EXERCISE MATERIALS:
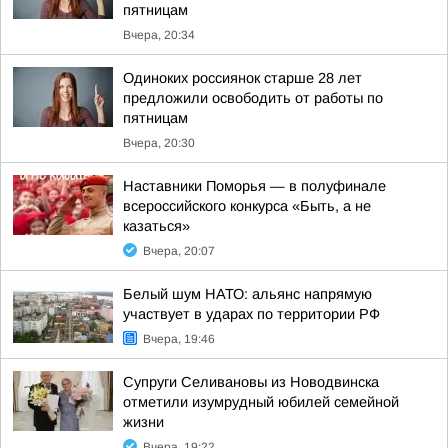
пятницам
Вчера, 20:34
Одиноких россиянок старше 28 лет
предложили освободить от работы по
пятницам
Вчера, 20:30
Наставники Поморья — в полуфинале
всероссийского конкурса «Быть, а не
казаться»
Вчера, 20:07
Белый шум НАТО: альянс напрямую
участвует в ударах по территории РФ
Вчера, 19:46
Супруги Селивановы из Новодвинска
отметили изумрудный юбилей семейной
жизни
Вчера, 19:22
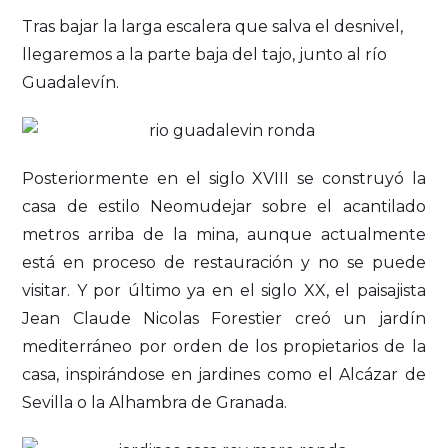
Tras bajar la larga escalera que salva el desnivel,
llegaremos a la parte baja del tajo, junto al río
Guadalevín.
Posteriormente en el siglo XVIII se construyó la
casa de estilo Neomudejar sobre el acantilado
metros arriba de la mina, aunque actualmente
está en proceso de restauración y no se puede
visitar. Y por último ya en el siglo XX, el paisajista
Jean Claude Nicolas Forestier creó un jardín
mediterráneo por orden de los propietarios de la
casa, inspirándose en jardines como el Alcázar de
Sevilla o la Alhambra de Granada.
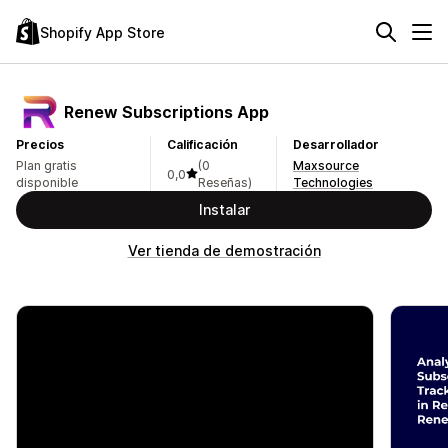
Shopify App Store
Renew Subscriptions App
Precios
Calificación
Desarrollador
Plan gratis
(0
Maxsource
0,0
disponible
Reseñas)
Technologies
Instalar
Ver tienda de demostración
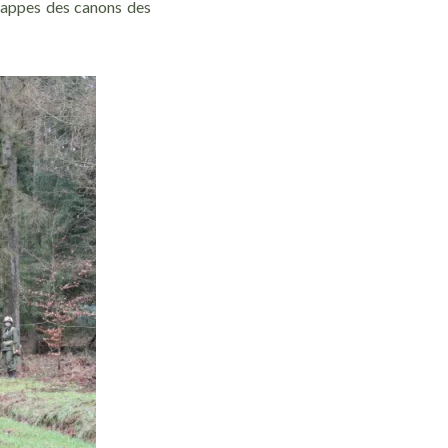
frappes des canons des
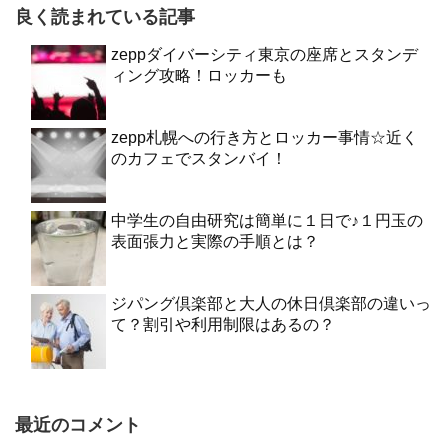
良く読まれている記事
zeppダイバーシティ東京の座席とスタンデ
ィング攻略！ロッカーも
zepp札幌への行き方とロッカー事情☆近く
のカフェでスタンバイ！
中学生の自由研究は簡単に１日で♪１円玉の
表面張力と実際の手順とは？
ジパング倶楽部と大人の休日倶楽部の違いっ
て？割引や利用制限はあるの？
最近のコメント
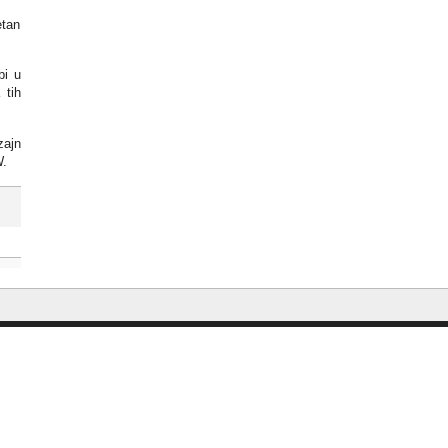
etan
bi u
 tih
zajn
W.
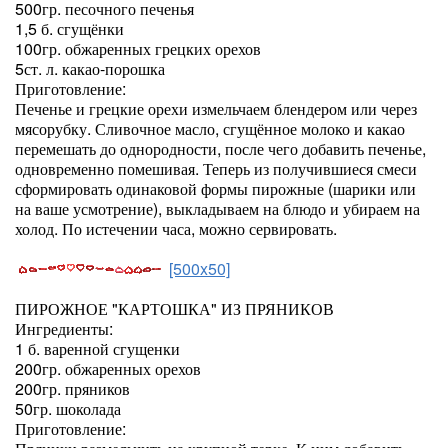
500гр. песочного печенья
1,5 б. сгущёнки
100гр. обжаренных грецких орехов
5ст. л. какао-порошка
Приготовление:
Печенье и грецкие орехи измельчаем блендером или через
мясорубку. Сливочное масло, сгущённое молоко и какао
перемешать до однородности, после чего добавить печенье,
одновременно помешивая. Теперь из получившиеся смеси
сформировать одинаковой формы пирожные (шарики или
на ваше усмотрение), выкладываем на блюдо и убираем на
холод. По истечении часа, можно сервировать.
[500x50]
ПИРОЖНОЕ "КАРТОШКА" ИЗ ПРЯНИКОВ
Ингредиенты:
1 б. варенной сгущенки
200гр. обжаренных орехов
200гр. пряников
50гр. шоколада
Приготовление:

YOUR ASSIGNMENT: Put every line read from the records above into a Markdown table with two columns, No. for the row number and Text for the line, skipping any blank lines. Leave the pictures out.

RESPONSE TO THIS EXERCISE:
| No. | Text |
|---|---|
| 1 | пятницам |
| 2 | Вчера, 20:34 |
| 3 | Одиноких россиянок старше 28 лет |
| 4 | предложили освободить от работы по |
| 5 | пятницам |
| 6 | Вчера, 20:30 |
| 7 | Наставники Поморья — в полуфинале |
| 8 | всероссийского конкурса «Быть, а не |
| 9 | казаться» |
| 10 | Вчера, 20:07 |
| 11 | Белый шум НАТО: альянс напрямую |
| 12 | участвует в ударах по территории РФ |
| 13 | Вчера, 19:46 |
| 14 | Супруги Селивановы из Новодвинска |
| 15 | отметили изумрудный юбилей семейной |
| 16 | жизни |
| 17 | Вчера, 19:22 |
| 18 | Tras bajar la larga escalera que salva el desnivel, |
| 19 | llegaremos a la parte baja del tajo, junto al río |
| 20 | Guadalevín. |
| 21 | Posteriormente en el siglo XVIII se construyó la |
| 22 | casa de estilo Neomudejar sobre el acantilado |
| 23 | metros arriba de la mina, aunque actualmente |
| 24 | está en proceso de restauración y no se puede |
| 25 | visitar. Y por último ya en el siglo XX, el paisajista |
| 26 | Jean Claude Nicolas Forestier creó un jardín |
| 27 | mediterráneo por orden de los propietarios de la |
| 28 | casa, inspirándose en jardines como el Alcázar de |
| 29 | Sevilla o la Alhambra de Granada. |
| 30 | Shopify App Store |
| 31 | Renew Subscriptions App |
| 32 | Precios |
| 33 | Calificación |
| 34 | Desarrollador |
| 35 | Plan gratis |
| 36 | (0 |
| 37 | Maxsource |
| 38 | 0,0 |
| 39 | disponible |
| 40 | Reseñas) |
| 41 | Technologies |
| 42 | Instalar |
| 43 | Ver tienda de demostración |
| 44 | frappes des canons des |
| 45 | 良く読まれている記事 |
| 46 | zeppダイバーシティ東京の座席とスタンデ |
| 47 | ィング攻略！ロッカーも |
| 48 | zepp札幌への行き方とロッカー事情☆近く |
| 49 | のカフェでスタンバイ！ |
| 50 | 中学生の自由研究は簡単に１日で♪１円玉の |
| 51 | 表面張力と実際の手順とは？ |
| 52 | ジパング倶楽部と大人の休日倶楽部の違いっ |
| 53 | て？割引や利用制限はあるの？ |
| 54 | 最近のコメント |
| 55 | etan |
| 56 | bi u |
| 57 |  tih |
| 58 | zajn |
| 59 | W. |
| 60 | 500гр. песочного печенья |
| 61 | 1,5 б. сгущёнки |
| 62 | 100гр. обжаренных грецких орехов |
| 63 | 5ст. л. какао-порошка |
| 64 | Приготовление: |
| 65 | Печенье и грецкие орехи измельчаем блендером или через |
| 66 | мясорубку. Сливочное масло, сгущённое молоко и какао |
| 67 | перемешать до однородности, после чего добавить печенье, |
| 68 | одновременно помешивая. Теперь из получившиеся смеси |
| 69 | сформировать одинаковой формы пирожные (шарики или |
| 70 | на ваше усмотрение), выкладываем на блюдо и убираем на |
| 71 | холод. По истечении часа, можно сервировать. |
| 72 | [500x50] |
| 73 | ПИРОЖНОЕ "КАРТОШКА" ИЗ ПРЯНИКОВ |
| 74 | Ингредиенты: |
| 75 | 1 б. варенной сгущенки |
| 76 | 200гр. обжаренных орехов |
| 77 | 200гр. пряников |
| 78 | 50гр. шоколада |
| 79 | Приготовление: |